Po raz pierwszy informacja o śmierci Artura Barcisia pojawiła się w 2015 roku. W Internecie można było natknąć się na czarno-białe zdjęcie aktora serialu "Miodowe lata", pod którym znajdowała się informacja o jego śmierci. Najgorsze, że to nawet nie był obrzydliwy żart - ktoś z premedytacją zamieszczał ten plugawy materiał, by na nim zarobić. Najbliżsi aktora niestety uwierzyli w ten materiał.
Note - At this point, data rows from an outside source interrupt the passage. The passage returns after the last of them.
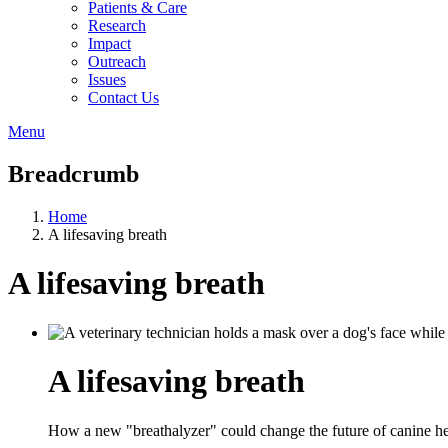
Patients & Care
Research
Impact
Outreach
Issues
Contact Us
Menu
Breadcrumb
Home
A lifesaving breath
A lifesaving breath
A lifesaving breath
How a new "breathalyzer" could change the future of canine he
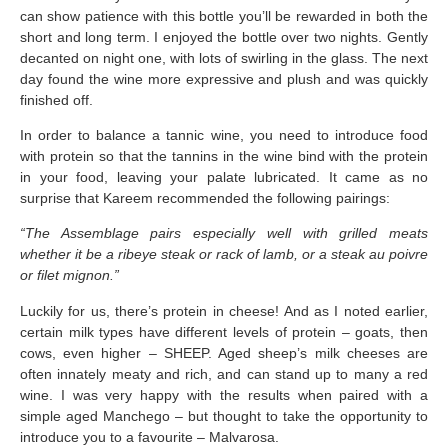
can show patience with this bottle you’ll be rewarded in both the
short and long term. I enjoyed the bottle over two nights. Gently
decanted on night one, with lots of swirling in the glass. The next
day found the wine more expressive and plush and was quickly
finished off.
In order to balance a tannic wine, you need to introduce food
with protein so that the tannins in the wine bind with the protein
in your food, leaving your palate lubricated. It came as no
surprise that Kareem recommended the following pairings:
“The Assemblage pairs especially well with grilled meats
whether it be a ribeye steak or rack of lamb, or a steak au poivre
or filet mignon.”
Luckily for us, there’s protein in cheese! And as I noted earlier,
certain milk types have different levels of protein – goats, then
cows, even higher – SHEEP. Aged sheep’s milk cheeses are
often innately meaty and rich, and can stand up to many a red
wine. I was very happy with the results when paired with a
simple aged Manchego – but thought to take the opportunity to
introduce you to a favourite – Malvarosa.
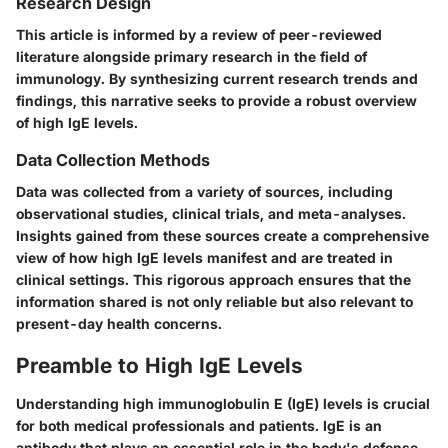
Research Design
This article is informed by a review of peer-reviewed
literature alongside primary research in the field of
immunology. By synthesizing current research trends and
findings, this narrative seeks to provide a robust overview
of high IgE levels.
Data Collection Methods
Data was collected from a variety of sources, including
observational studies, clinical trials, and meta-analyses.
Insights gained from these sources create a comprehensive
view of how high IgE levels manifest and are treated in
clinical settings. This rigorous approach ensures that the
information shared is not only reliable but also relevant to
present-day health concerns.
Preamble to High IgE Levels
Understanding high immunoglobulin E (IgE) levels is crucial
for both medical professionals and patients. IgE is an
antibody that plays an essential role in the body's defense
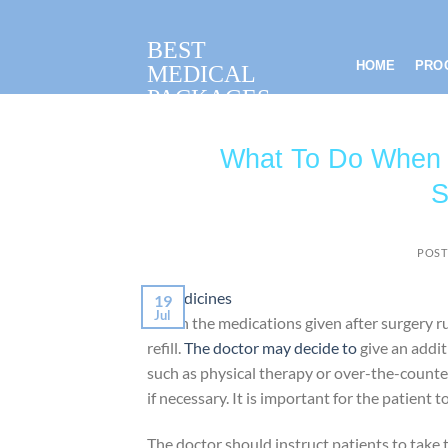
Skip
to
BEST
content
HOME
PRO
MEDICAL
PACKAGES
What To Do When T
S
POST
19
Jul
When the medications given after surgery run 
refill.
The doctor may decide to
give an addit
such as physical therapy or over-the-counter
if necessary. It is important for the patient 
The doctor should instruct patients to take 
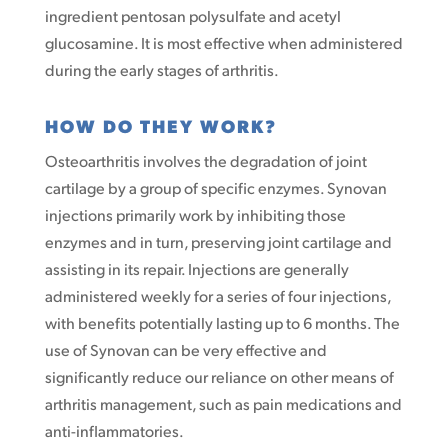
ingredient pentosan polysulfate and acetyl
glucosamine. It is most effective when administered
during the early stages of arthritis.
HOW DO THEY WORK?
Osteoarthritis involves the degradation of joint
cartilage by a group of specific enzymes. Synovan
injections primarily work by inhibiting those
enzymes and in turn, preserving joint cartilage and
assisting in its repair. Injections are generally
administered weekly for a series of four injections,
with benefits potentially lasting up to 6 months. The
use of Synovan can be very effective and
significantly reduce our reliance on other means of
arthritis management, such as pain medications and
anti-inflammatories.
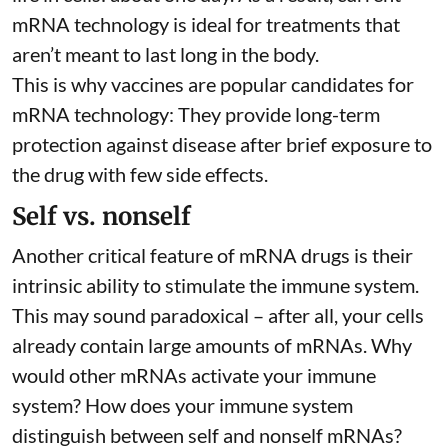
mRNA technology is ideal for treatments that
aren’t meant to last long in the body.
This is why vaccines are popular candidates for
mRNA technology: They provide long-term
protection against disease after brief exposure to
the drug with few side effects.
Self vs. nonself
Another critical feature of mRNA drugs is their
intrinsic ability to stimulate the immune system.
This may sound paradoxical – after all, your cells
already contain large amounts of mRNAs. Why
would other mRNAs activate your immune
system? How does your immune system
distinguish between self and nonself mRNAs?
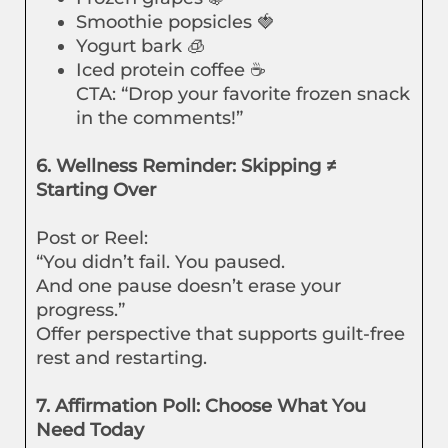
Smoothie popsicles 🍓
Yogurt bark 🧊
Iced protein coffee ☕
CTA: “Drop your favorite frozen snack
in the comments!”
6. Wellness Reminder: Skipping ≠
Starting Over
Post or Reel:
“You didn’t fail. You paused.
And one pause doesn’t erase your
progress.”
Offer perspective that supports guilt-free
rest and restarting.
7. Affirmation Poll: Choose What You
Need Today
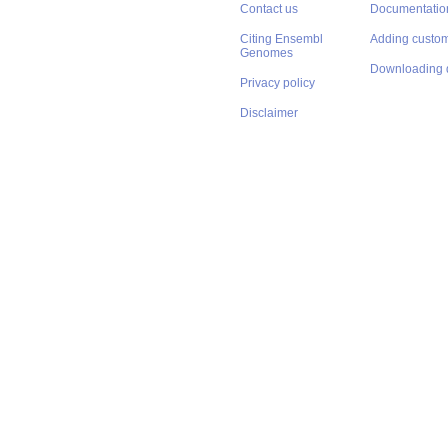
Contact us
Documentatio
Citing Ensembl
Adding custom
Genomes
Downloading 
Privacy policy
Disclaimer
W dwa lata od tych obrzydliwych doniesień plotka powróciła. Aktor w trosce o swoich bliskich musiał zdementować fałszywą informację. Na jego Facebooku znajdziemy dwa wpisy dotyczące całej sprawy.
- Znowu pojawiła się w sieci informacja o mojej rzekomej śmierci. Ktoś kolejny raz bawi się (lub robi interes) kosztem mojej rodziny, moich przyjaciół i innych życzliwych mi ludzi. Oczywiście, to wierutna bzdura, bo nic mi nie jest i czuję się świetnie. Boję się tylko, że gdy naprawdę umrę, to nikt w to nie uwierzy - czytamy na profilu aktora.